É oportuna a pergunta, que deixo ao leitor e eleitor responder: quantas vezes se viu na propaganda eleitoral referência ao exercício destas atribuições?
Por estas razões, é importante que vereadores e eleitores procurem se informar a respeito das reais funções do Poder Legislativo Municipal, bem como das competências e encargos afetos aos municípios. Os Poderes públicos têm o dever de esclarecer melhor a população a respeito dessas informações, permitindo ao eleitor escolher correta e conscientemente seu candidato, e ao vereador exercer melhor a sua função, fazendo valer, sem distorções, o princípio democrático expresso no artigo 1º de nossa Constituição.
Deve ainda ser uma luta de todos tornar efetivas as funções dos vereadores, permitindo que exerçam na plenitude seu mandato, sem subterfúgios que mitiguem seu poder, que já não tem a dimensão merecida.
Cito, apenas para exemplificar, os orçamentos municipais.
Têm os vereadores hoje, na esmagadora maioria dos municípios, uma ínfima participação na elaboração e execução da lei orçamentária, em função de práticas costumeiras arraigadas que praticamente anularam a participação e influência dos vereadores naquilo que é a sua mais relevante função. Leis orçamentárias são aprovadas com altíssimas margens de remanejamento[4], tornando-a praticamente inútil como peça legislativa, por transferir ao prefeito o poder de alterá-la sem necessidade de autorização da Câmara, e fazendo com que os orçamentos públicos, que há alguns anos eram verdadeiras peças de ficção, continuem se portando como tais na maior parte dos municípios.
Vê-se a concessão de pequenas verbas a título de dotação para atender emendas parlamentares, transformando o poder de decidir sobre as despesas públicas em uma disputa por verdadeiras migalhas, e anulando qualquer iniciativa de interferir nas políticas públicas municipais. Sem contar os municípios em que não há dotação alguma para as emendas parlamentares, reduzindo a participação dos vereadores em mera homologação da proposta orçamentária.
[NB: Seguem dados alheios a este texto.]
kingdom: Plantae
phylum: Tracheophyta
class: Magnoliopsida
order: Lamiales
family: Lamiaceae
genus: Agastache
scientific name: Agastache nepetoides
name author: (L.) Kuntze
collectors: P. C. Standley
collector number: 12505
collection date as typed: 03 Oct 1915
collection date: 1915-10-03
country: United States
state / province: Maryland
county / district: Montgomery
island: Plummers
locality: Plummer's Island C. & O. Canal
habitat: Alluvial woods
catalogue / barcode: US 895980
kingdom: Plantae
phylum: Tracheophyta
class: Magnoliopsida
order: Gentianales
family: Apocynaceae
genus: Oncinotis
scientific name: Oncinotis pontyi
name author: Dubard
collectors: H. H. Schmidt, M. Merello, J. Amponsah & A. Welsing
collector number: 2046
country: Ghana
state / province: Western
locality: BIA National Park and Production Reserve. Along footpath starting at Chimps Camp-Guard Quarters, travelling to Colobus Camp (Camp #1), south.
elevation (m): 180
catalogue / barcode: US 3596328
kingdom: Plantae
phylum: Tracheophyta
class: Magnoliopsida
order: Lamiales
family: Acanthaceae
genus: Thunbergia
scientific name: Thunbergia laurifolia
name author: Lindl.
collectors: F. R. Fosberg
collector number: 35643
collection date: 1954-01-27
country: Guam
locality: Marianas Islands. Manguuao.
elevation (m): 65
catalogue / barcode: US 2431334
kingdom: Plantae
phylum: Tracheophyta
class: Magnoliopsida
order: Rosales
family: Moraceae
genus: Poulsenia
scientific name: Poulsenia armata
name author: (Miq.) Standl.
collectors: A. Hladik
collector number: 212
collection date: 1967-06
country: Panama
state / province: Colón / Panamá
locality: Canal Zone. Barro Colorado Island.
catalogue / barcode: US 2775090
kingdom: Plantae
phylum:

É oportuno o momento para esta reflexão, pois já passou da hora de resgatar a importância e dignidade das funções daquele que é o político mais próximo do povo, representante mais fiel das necessidades da sociedade.
[1] Vide Constituição Federal, art. 30, com as adaptações cabíveis.
[2] CONTI, José Mauricio. Iniciativa legislativa em matéria financeira. In CONTI, José Mauricio; SCAFF, Fernando F. (coords.) Orçamentos públicos e direito financeiro. São Paulo: Revista dos Tribunais, 2011, pp. 283-307.
[3] Idem, art. 31.
[4] Autorizações antecipadas para que o Poder Executivo abra créditos suplementares, nos termos do art. 7º da Lei 4320/1964.